=== Begin Enclosure ===
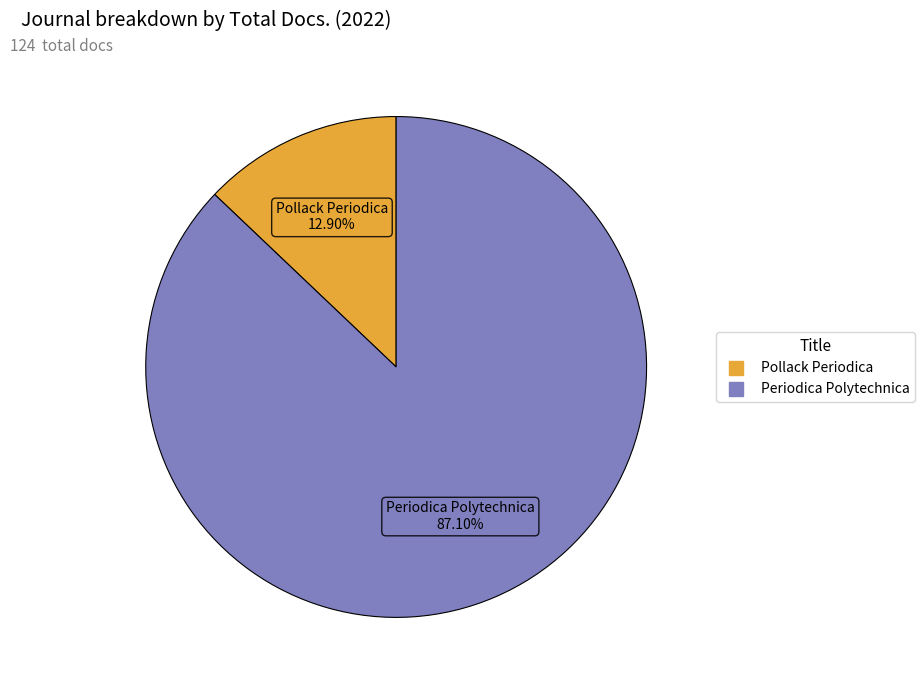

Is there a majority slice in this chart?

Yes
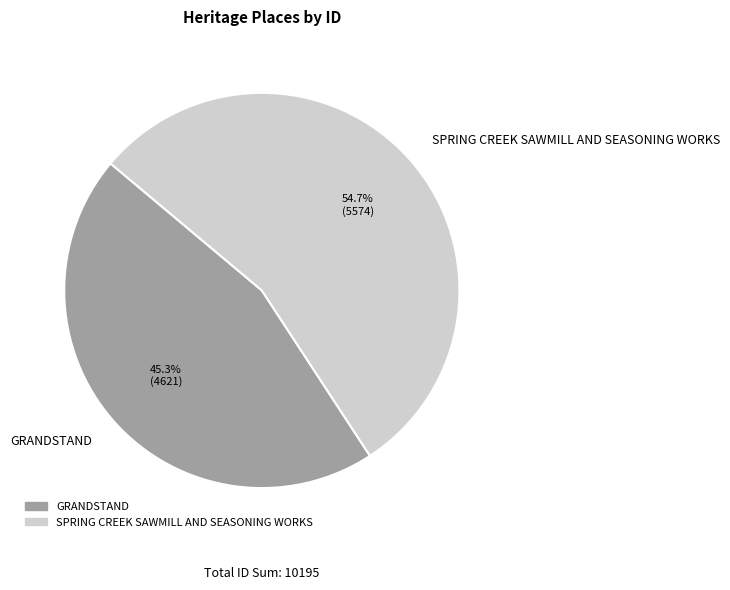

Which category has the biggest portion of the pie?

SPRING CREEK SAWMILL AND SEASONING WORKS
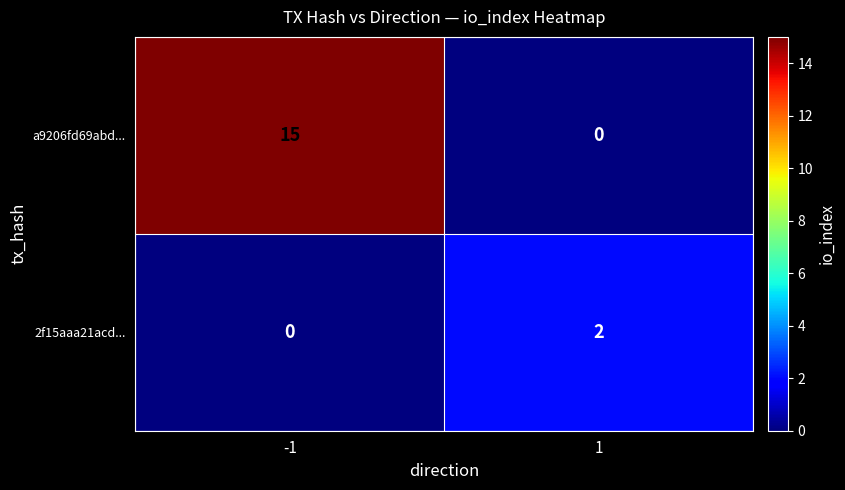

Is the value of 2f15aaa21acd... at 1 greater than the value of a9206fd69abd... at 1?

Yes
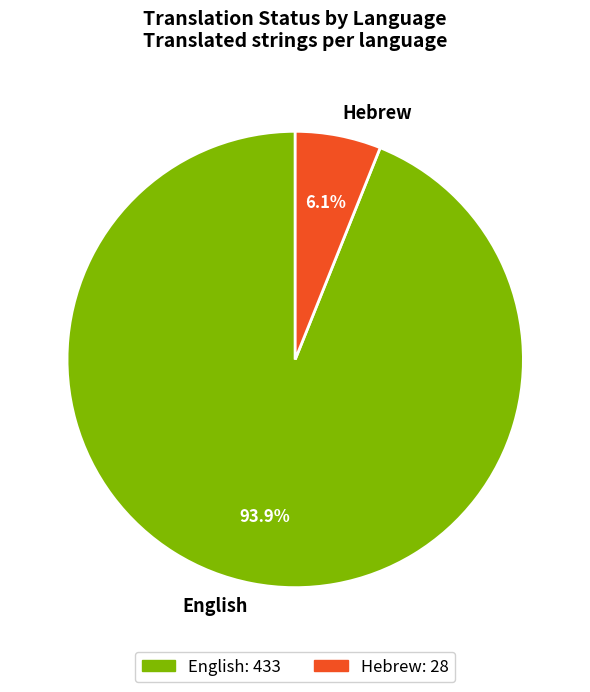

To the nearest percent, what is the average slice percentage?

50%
=== End Enclosure ===
Convert all of the data above into a JSON list of strings, with one string for each line. Omit blank lines and leave out the pictures.

■ Exercise response ■
[
  "Is there a majority slice in this chart?",
  "Yes",
  "Which category has the biggest portion of the pie?",
  "SPRING CREEK SAWMILL AND SEASONING WORKS",
  "Is the value of 2f15aaa21acd... at 1 greater than the value of a9206fd69abd... at 1?",
  "Yes",
  "To the nearest percent, what is the average slice percentage?",
  "50%"
]